◆ Document section:

[Start of Attachment]

I had been a Hibernian fan for many years and figured that this made me the ideal candidate to join the ranks of the Red Sox Nation. My Edinburgh football team hadn't won the league since 1952 and their last Scottish FA Cup win was 50 years before that - I was used to disappointment. But the dogged determination to follow each of these teams til we die is what makes us some of the best sports fans in the world. I can't help wondering if the Irish connection to both teams has something to do with the obstinate dedication to the cause - no matter how hopeless it might seem.

When the chance came up in 2004 for a 10-day holiday to Boston and then onto Niagara Falls, I started making instant plans for a trip to Fenway Park to see my beloved Red Sox. There are loads of games a season to go and watch and they're very well varied between road and home games. The team were playing a 3-game home series against the Detroit Tigers and after a quick look at the schedule, I chose the game that had my favourite pitcher on the mound, Pedro Martinez.

My missus, Fawzia, had been told by some American colleagues that in order to get tickets, it was best to get down to Fenway early. Since the game was starting in the early evening, we got down there for around lunchtime and managed to get a spot that was only around 30 or 40 people from the front of the queue. The weather was hot, humid and mixed with the grimy air from interstate-90, which is right over the other side of the small row of buildings opposite the stadium. The Lansdowne Street side of Fenway Park is all part of the iconic "Green Monster" - a 37-foot-high green wall that forms the left field boundary and contains and old-fashioned manual scoreboard. The queue we were in was the other side of the Green Monster and I couldn't stop looking up at it, thinking: "I can't believe I'm actually here!"

[End of Attachment]

◆ Raw data:
[Start of Attachment]

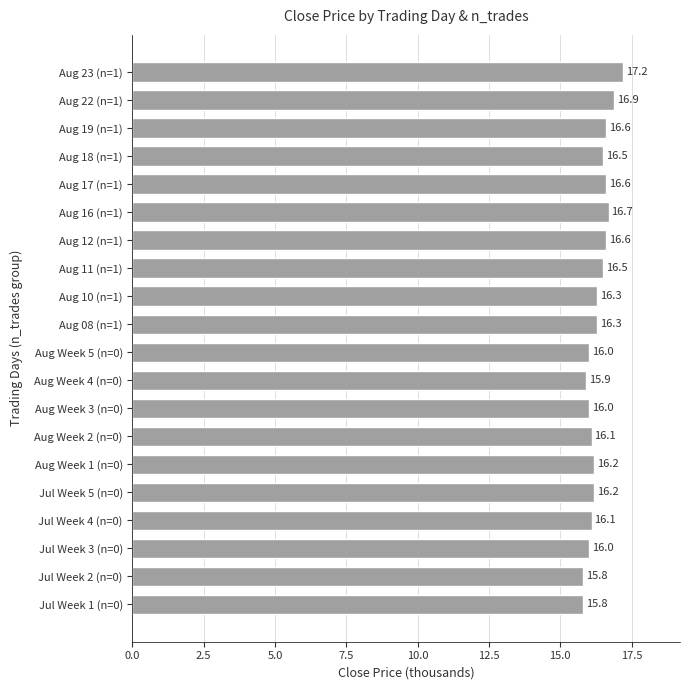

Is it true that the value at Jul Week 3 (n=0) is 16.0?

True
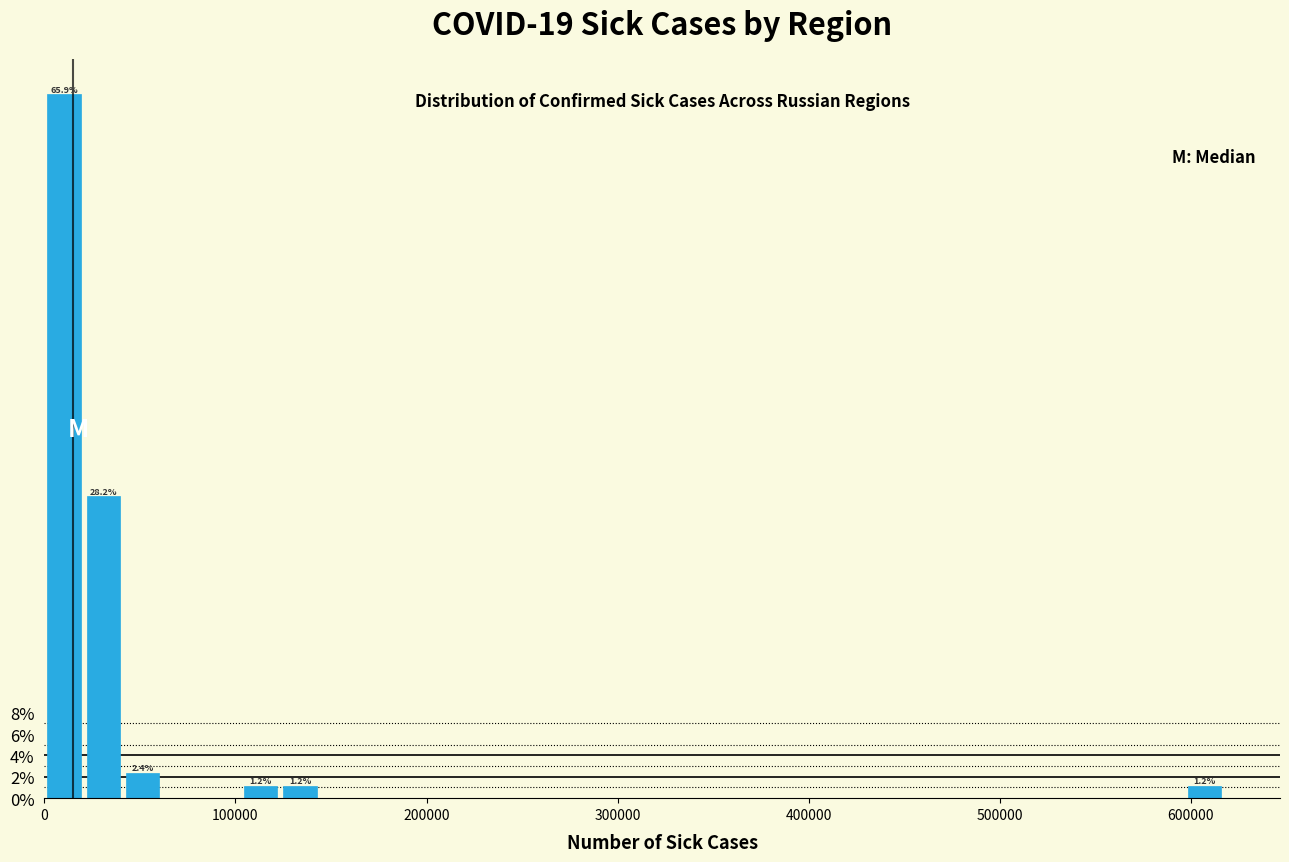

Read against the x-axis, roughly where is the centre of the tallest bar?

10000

[End of Attachment]

◆ Tasks for this exercise:
a) Reproduce the passage of the Fenway Park travel account that opens with the words containing "When the chance" and closes with "mound, Pedro Martinez.".
b) Continue the Fenway Park travel account from the point where it stops.

◆ Response list:
a)
When the chance came up in 2004 for a 10-day holiday to Boston and then onto Niagara Falls, I started making instant plans for a trip to Fenway Park to see my beloved Red Sox. There are loads of games a season to go and watch and they're very well varied between road and home games. The team were playing a 3-game home series against the Detroit Tigers and after a quick look at the schedule, I chose the game that had my favourite pitcher on the mound, Pedro Martinez.

b)
I already had a Red Sox baseball cap, that had seen better days, but Fawzia didn't look like much of a fan, so I tempted her into going into one of the Red Sox stores strategically placed across from the ticket office. We asked some of the lovely people in line to keep our place while we went to the store and they agreed, but I got the impression that it wouldn't have mattered if we hadn't. I got myself a new cap and Fawzia got herself a Red Sox vest top. She got a huge cheer from those around us in the queue for managing to change into it under her other t-shirt.

After waiting a couple of hours for the ticket office to open, we filed in and got our tickets. Everyone else just seemed to be staying inside the stadium, so we did the same. There were plenty of little food and drink stalls tucked away underneath the stands, so we got ourselves some of both and wandered around, drinking in the atmosphere of this oldest of ball parks. It is a well-known fact amongst my friends that I have no sense of smell whatsoever, but I got the distinct impression that, for once, I was really missing out on something. Fenway Park looks like it should smell of baseball, in the venerable sense.

We found our seats, on the lower tier, way out in the right field, just past the famous "Pesky's Pole" (the right field foul pole named after Johnny Pesky - a Red Sox player in the '40s and '50s). We had a pretty good view of the field and a great view of the Green Monster and the bull pen (where the pitchers warm up during the game). The teams came out to warm up and I got a close up view of Pedro warming up with teammates and occasionally tossing a baseball to one of the hollering kids hanging over the small perimeter wall around the field.

Everytime I have visited the United States I have felt the same sense of awe borne out of the fact that we here in the UK only ever see the US on television or in the cinema, and so it has always felt like wandering around on the world's biggest movie set to me. This was no different. Once the ballpark began to fill up and the noises got more intense as game time approached, the sense of being a part of something intensified. I had been to see Arsenal versus Manchester United at Highbury some years before and, like that night, there are certain events, in certain places that just cannot be replicated or equalled. Fenway was one of those times. The feeling that I was being included in the American national past time was overwhelming.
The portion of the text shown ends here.